Bon. Il est un peu casse-miettes cet Olivier parfois. Il aime raconter à tout le monde que j’ai utilisé son disque comme bande originale de mes galipettes matrimoniales ! ça manque d’élégance ! Ce qui est vrai, c’est qu’à ce propos, y a bien une anecdote croustillante qui ne passerait pas le célèbre et totalitaire cryptage d’une chaine payante ; mais nous ne sommes pas de la botte pour rien, nous connaissons les vertus de l’omerta, et, si vous le voulez bien, nous en resterons là ! Bien sûr que ça m’énerve, Olivier, parfois, il a le don de me faire passer pour une groupie ! Tss tss ! Bon, allez, c’est vrai que j’en suis une. J’aime les musiciens qui n’ont pas le chou mais qui préfèrent étaler leurs couleurs sans trop se soucier du pourquoi du comment. J’aime aussi les Bill Evans torturés, mais pas les sophistiqués factices qui oublient trop souvent qu’il y a des types au bout de la ligne qui sont là pour les écouter, mieux les entendre ! Olivier n’est pas de cet acabit, il souffle, il danse, il crache son feu et advienne que pourra. Il a bien raison à mon avis. Le jazz, ça peut tout aussi bien servir à pousser des beuglements, à boire comme un puits sans fond jusqu’au matin, à se vautrer dans la luxure la plus épaisse et la plus immaculée ainsi qu’à se laisser emporter par les soubresauts démoniaques de son arrière-train.

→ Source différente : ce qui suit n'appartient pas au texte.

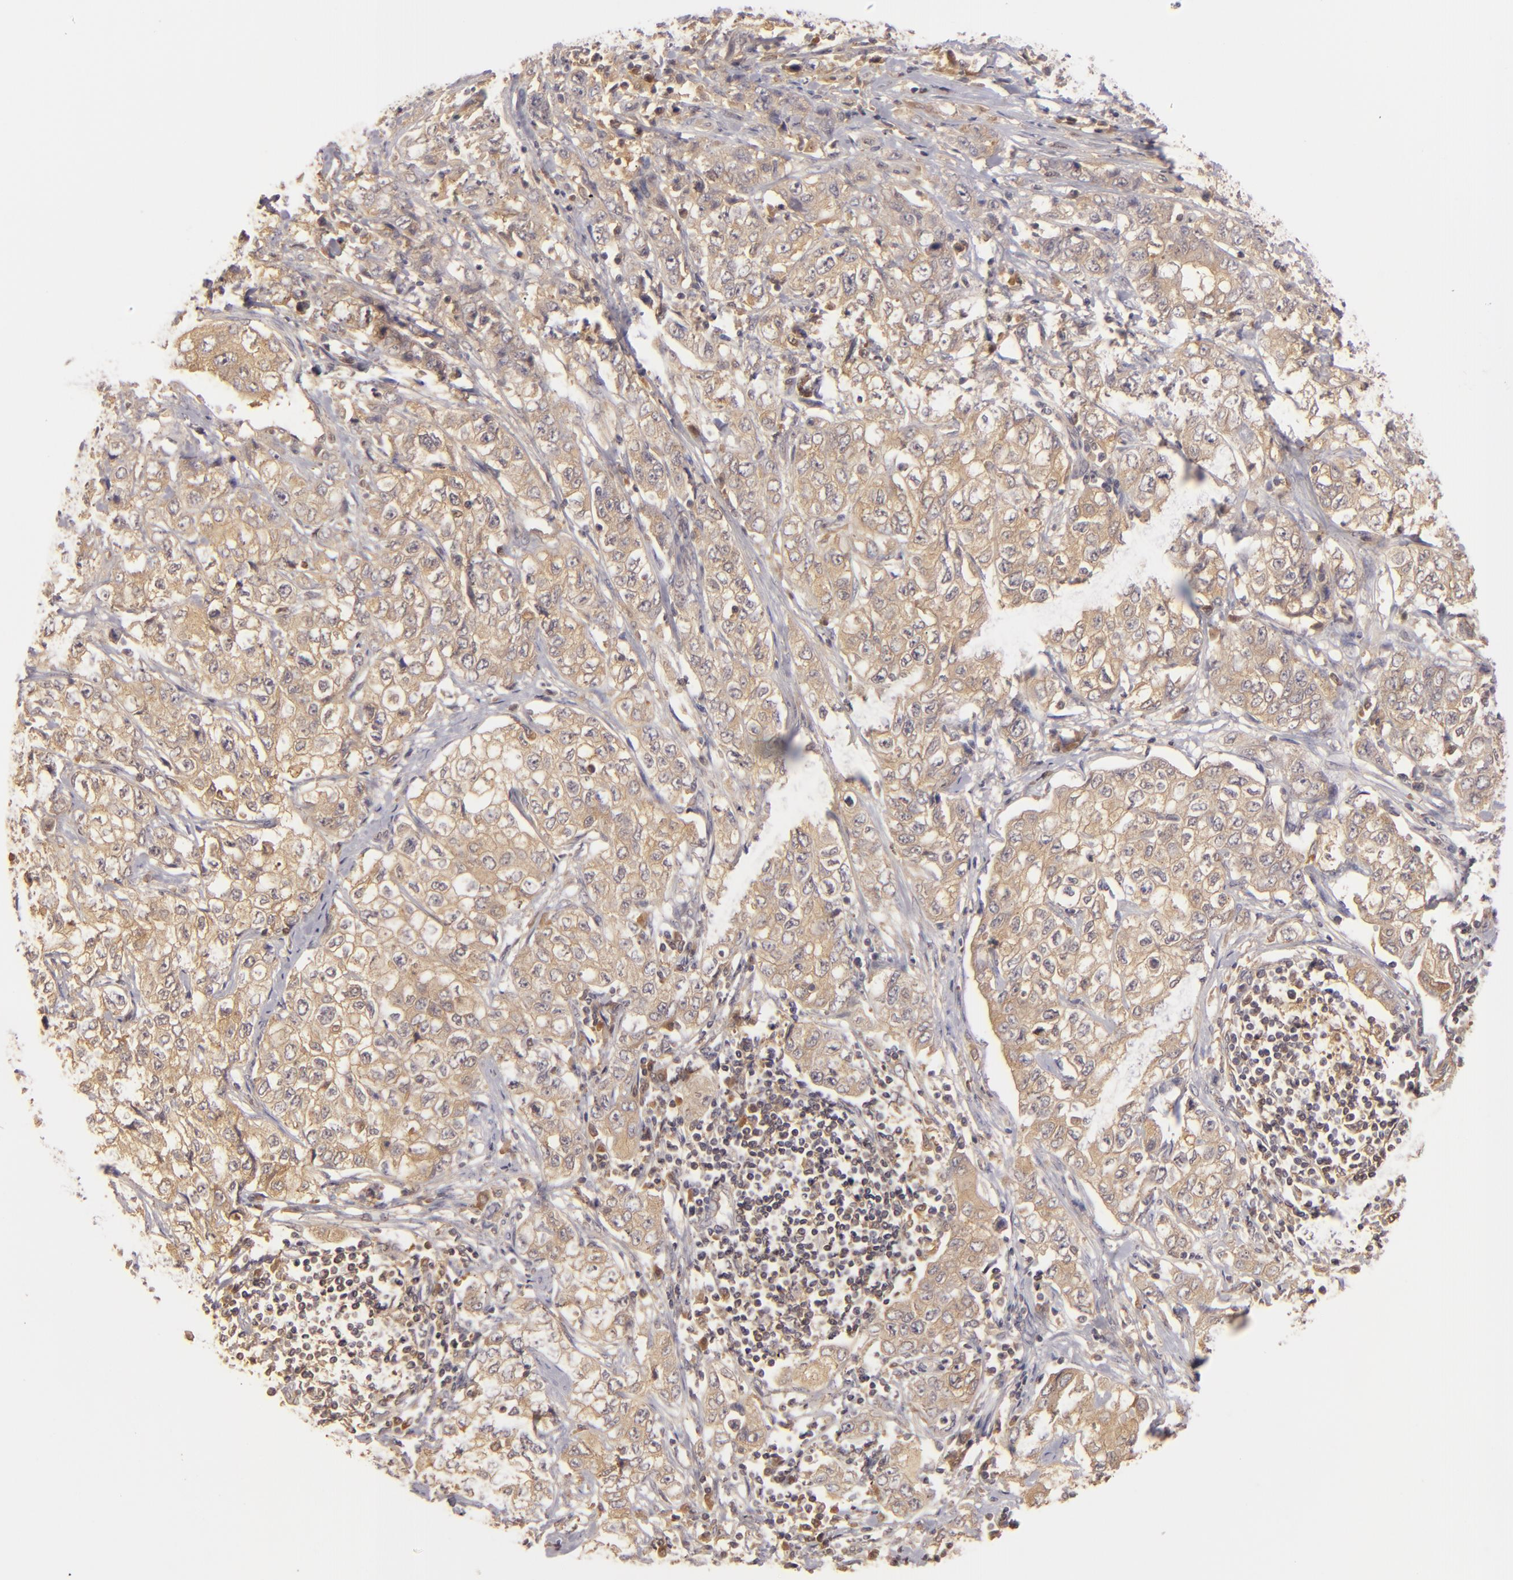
{"staining": {"intensity": "strong", "quantity": ">75%", "location": "cytoplasmic/membranous"}, "tissue": "stomach cancer", "cell_type": "Tumor cells", "image_type": "cancer", "snomed": [{"axis": "morphology", "description": "Adenocarcinoma, NOS"}, {"axis": "topography", "description": "Stomach"}], "caption": "Stomach cancer (adenocarcinoma) stained with a protein marker shows strong staining in tumor cells.", "gene": "PRKCD", "patient": {"sex": "male", "age": 48}}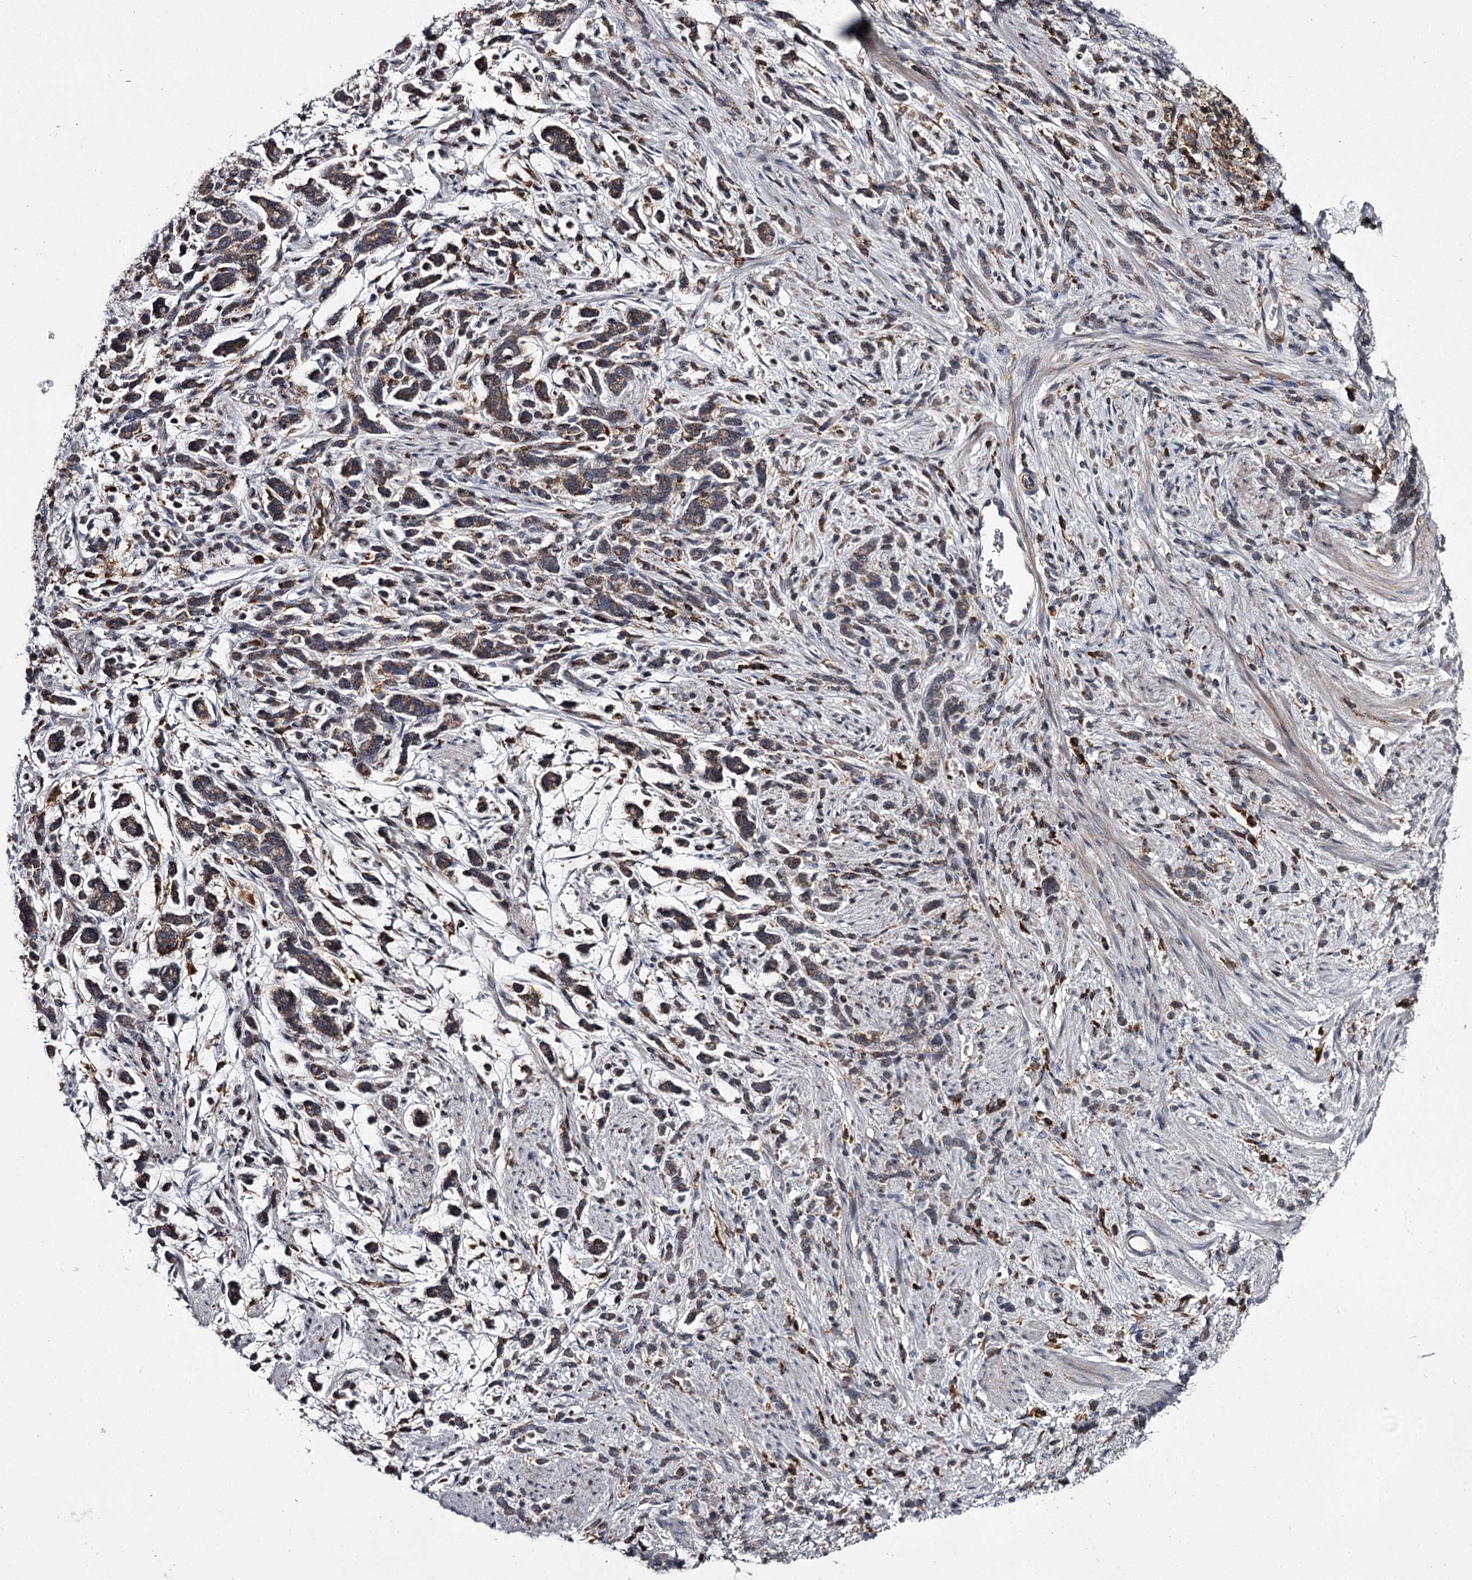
{"staining": {"intensity": "weak", "quantity": "25%-75%", "location": "cytoplasmic/membranous"}, "tissue": "stomach cancer", "cell_type": "Tumor cells", "image_type": "cancer", "snomed": [{"axis": "morphology", "description": "Adenocarcinoma, NOS"}, {"axis": "topography", "description": "Stomach"}], "caption": "Immunohistochemistry photomicrograph of neoplastic tissue: human adenocarcinoma (stomach) stained using immunohistochemistry demonstrates low levels of weak protein expression localized specifically in the cytoplasmic/membranous of tumor cells, appearing as a cytoplasmic/membranous brown color.", "gene": "RASSF6", "patient": {"sex": "female", "age": 60}}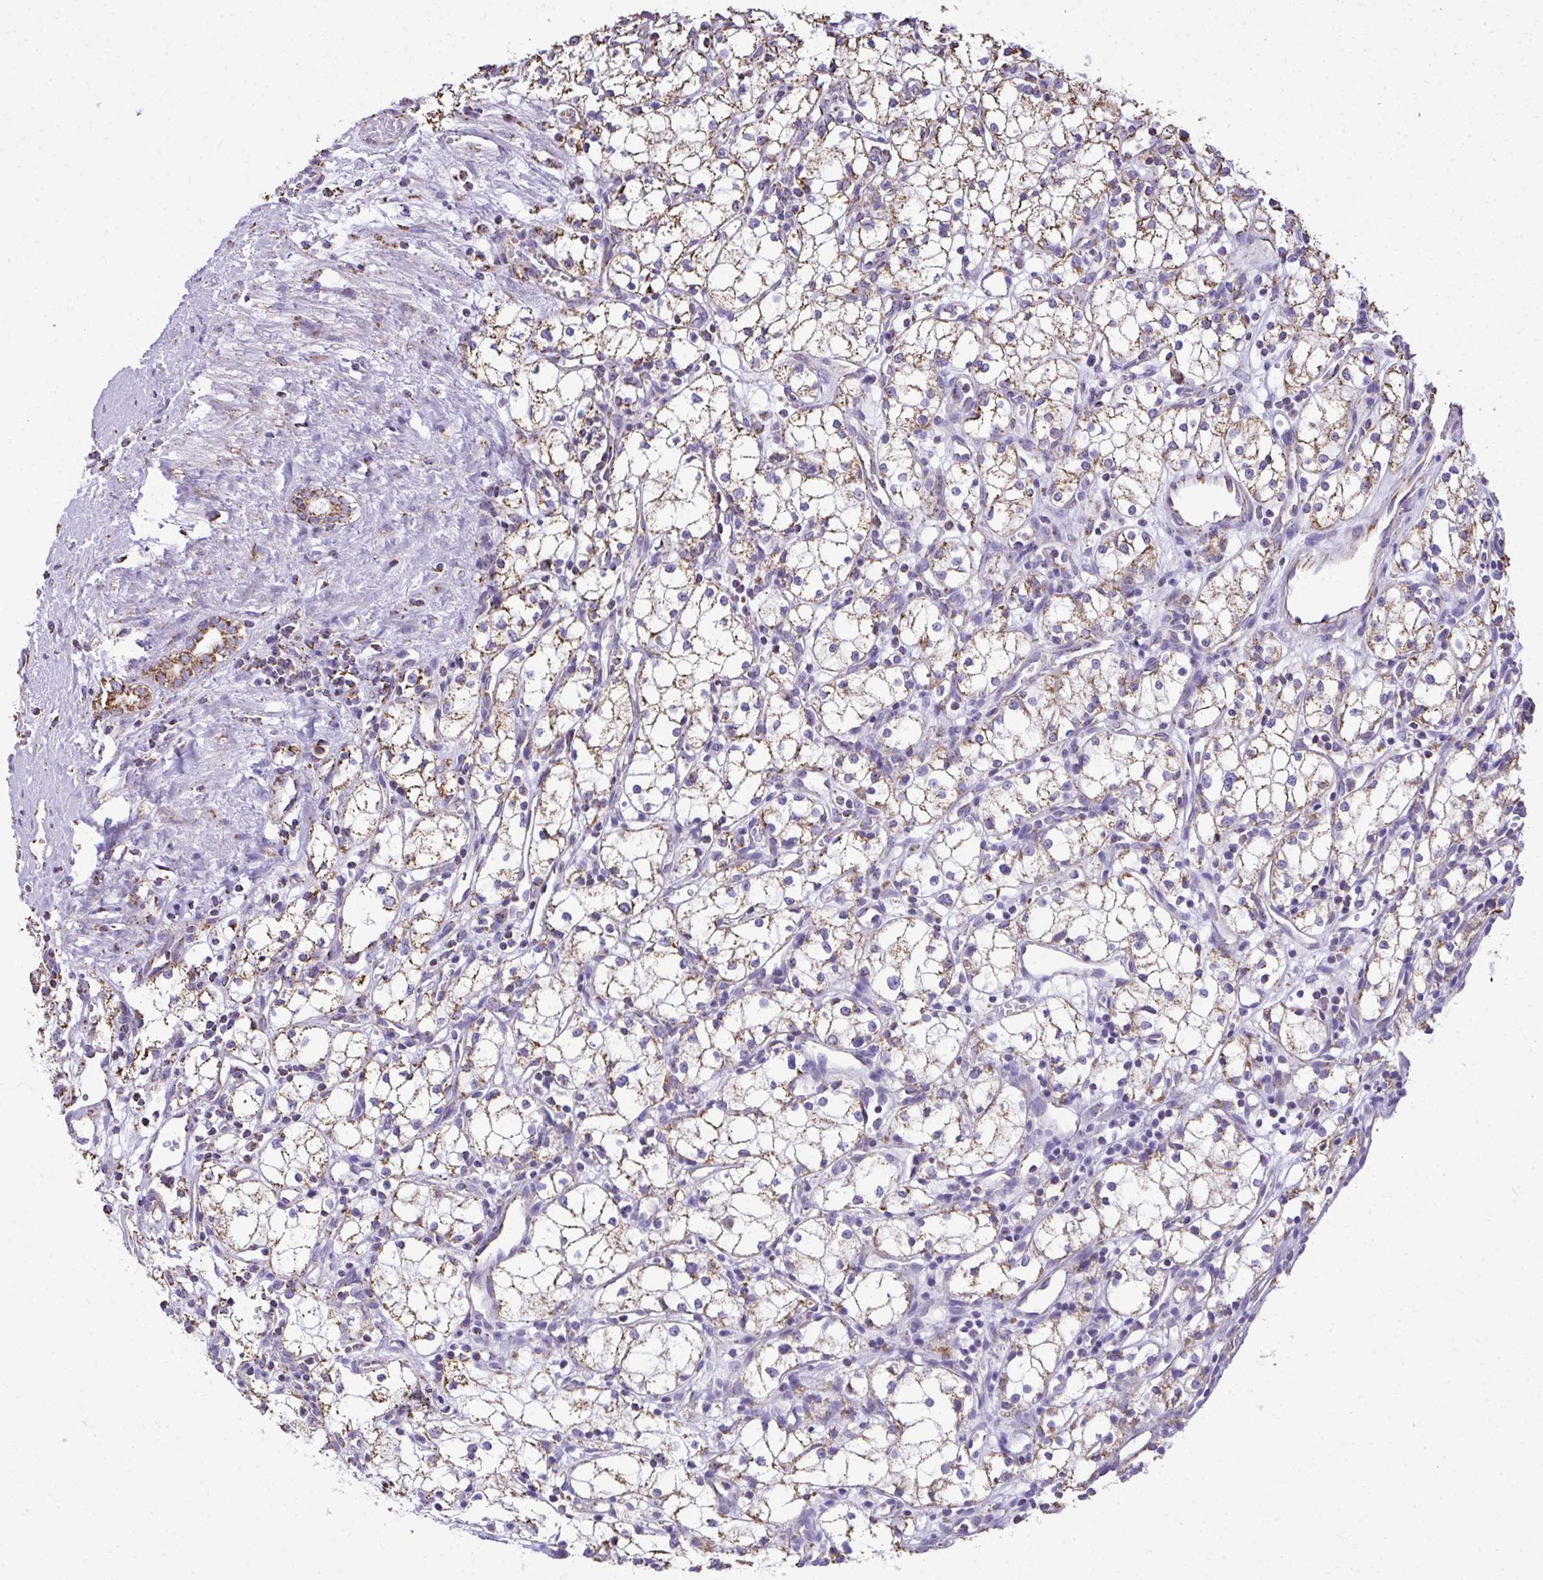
{"staining": {"intensity": "moderate", "quantity": ">75%", "location": "cytoplasmic/membranous"}, "tissue": "renal cancer", "cell_type": "Tumor cells", "image_type": "cancer", "snomed": [{"axis": "morphology", "description": "Adenocarcinoma, NOS"}, {"axis": "topography", "description": "Kidney"}], "caption": "Moderate cytoplasmic/membranous protein positivity is present in about >75% of tumor cells in renal adenocarcinoma. The protein of interest is stained brown, and the nuclei are stained in blue (DAB IHC with brightfield microscopy, high magnification).", "gene": "MPZL2", "patient": {"sex": "male", "age": 59}}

Bon, bon. J’y arrive. C’est un heureux évènement que j’annonce. Ce cher Olivier a maintenant tout un groupe autour de lui. Des buveurs, des grailleurs, des gouailleurs, tout comme lui, les colonies de vacances pour tout le monde, Solenzara et crème solaire, et ensemble, ils respirent, et font bouger les tables, jouent des vieux standards et des funks qui font mal aux dents : une machine à jouer, à festoyer. Et les voilà qui sortent tous ensemble un album, sous le même nom (hommage biscornu et rieur à Rahsaan Roland Kirk, le saxophoniste aux bourrasques dégroupées) : en français, les esclaves consentants, en langue de Thatcher, The Volunteered Slaves.
Voyez leur site internet, ces gars là sont des gosses. Des gosses qui vieillissent bien, des musiciens qui n’ont pas oublié que si on se fait chier dans la vie, alors que quand même, enfiler les notes comme des perles, c’est un plaisir rare qu’il faut se chérir pour soi, on meurt plus vite. On y trouve des recettes de cuisine, des envolées lyriques, des tranches de quotidien, des vidéos potaches ! C’est précisément cela : un petit déjeuner à Babylone, bébé !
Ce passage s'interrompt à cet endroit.